It has 3 main features such as polymorphism, encapsulation, and abstraction. Windows 2000 features include 32-bit addressing, virtual memory support, system security and enhanced system integrity, platform independence, and built-in modular networking. The Windows 2000 underlying design principles has the essential structure as with later Windows releases (Windows XP Professional/Home/64 bit), Windows 2003 Server).
The operating system is built upon a layered approach, similar to the UNIX operating system. One advantage of the layered operating structure is that each layer of code is given access only to the layer below it (interfaces and data structures). This structure also allows the operating system to be debugged, starting at the lowest layer and adding one layer at a time until the whole system works correctly. Layering also makes it easier to enhance the operating system; one entire layer can be replaced without affecting other parts of the operating system.

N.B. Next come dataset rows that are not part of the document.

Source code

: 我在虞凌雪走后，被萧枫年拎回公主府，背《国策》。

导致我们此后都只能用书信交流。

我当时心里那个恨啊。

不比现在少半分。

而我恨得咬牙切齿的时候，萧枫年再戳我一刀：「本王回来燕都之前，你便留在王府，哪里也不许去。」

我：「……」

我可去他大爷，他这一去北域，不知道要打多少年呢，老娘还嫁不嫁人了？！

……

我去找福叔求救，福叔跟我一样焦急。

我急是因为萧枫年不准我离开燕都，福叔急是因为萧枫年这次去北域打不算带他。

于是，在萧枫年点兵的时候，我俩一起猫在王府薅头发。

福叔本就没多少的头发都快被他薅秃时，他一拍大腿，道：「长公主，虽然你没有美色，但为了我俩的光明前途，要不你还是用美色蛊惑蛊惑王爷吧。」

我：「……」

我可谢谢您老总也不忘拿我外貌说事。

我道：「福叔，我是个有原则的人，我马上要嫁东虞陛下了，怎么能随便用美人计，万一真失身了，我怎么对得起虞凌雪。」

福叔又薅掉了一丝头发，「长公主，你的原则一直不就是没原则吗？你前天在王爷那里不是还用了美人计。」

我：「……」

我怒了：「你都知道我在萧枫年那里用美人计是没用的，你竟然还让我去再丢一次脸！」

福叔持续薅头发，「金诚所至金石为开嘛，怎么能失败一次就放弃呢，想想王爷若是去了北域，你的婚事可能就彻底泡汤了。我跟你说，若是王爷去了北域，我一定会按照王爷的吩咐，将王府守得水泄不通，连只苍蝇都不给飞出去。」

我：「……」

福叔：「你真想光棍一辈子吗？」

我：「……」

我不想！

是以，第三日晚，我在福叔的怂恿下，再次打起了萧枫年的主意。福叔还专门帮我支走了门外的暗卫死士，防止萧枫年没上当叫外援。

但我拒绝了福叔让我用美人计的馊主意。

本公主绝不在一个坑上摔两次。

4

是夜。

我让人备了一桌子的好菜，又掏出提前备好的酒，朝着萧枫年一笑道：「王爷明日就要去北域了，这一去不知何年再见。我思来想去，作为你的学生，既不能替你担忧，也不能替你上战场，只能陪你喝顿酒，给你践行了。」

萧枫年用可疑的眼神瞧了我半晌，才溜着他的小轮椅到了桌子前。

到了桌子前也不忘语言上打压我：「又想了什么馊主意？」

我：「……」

The user mode is a layer in which user programs are run. Software in the user mode cannot access hardware directly. From Figure 1, the user mode consists of four sections namely, System Support Process, such as the logon process and the session manager; Service Process, such as event log and scheduled services; Environment Subsystems, which provides an operating system environment by exposing the native operating system services to user applications; and User Applications, such as Task Manager, Windows Explorer, User Applications. The User Applications, do not call the native Windows 2000 OS services directly. They go through a subsystem dynamic link libraries, which translate documented function into the appropriate undocumented Windows 2000 system service calls.
The kernel mode has unrestricted access to the system memory and external devices. In this mode, software can access the hardware and system data as well as system resources directly. The kernel mode composed of the following components: Executive, which contains components that implement memory, process, and thread management. It also contains base operating system services such as security, I/O, and internal process communication, which interacts with one another in a modular approach.; Microkernel, which provides multiprocessor synchronization, thread and interrupt scheduling, and exception handling. At system startup, this component reads the information from the system Registry to know which device drivers will be loaded; Hardware Abstraction Layer (HAL), that manipulates the hardware directly by mapping generic hardware commands and responses unique to a specific platform, thus isolating the OS from platform-specific hardware differences; Device Drivers, which translate user Input/Output (I/O) function calls into specific hardware device I/O requests; and Windows and Graphic System, which implements the windows graphical user interface (GUI).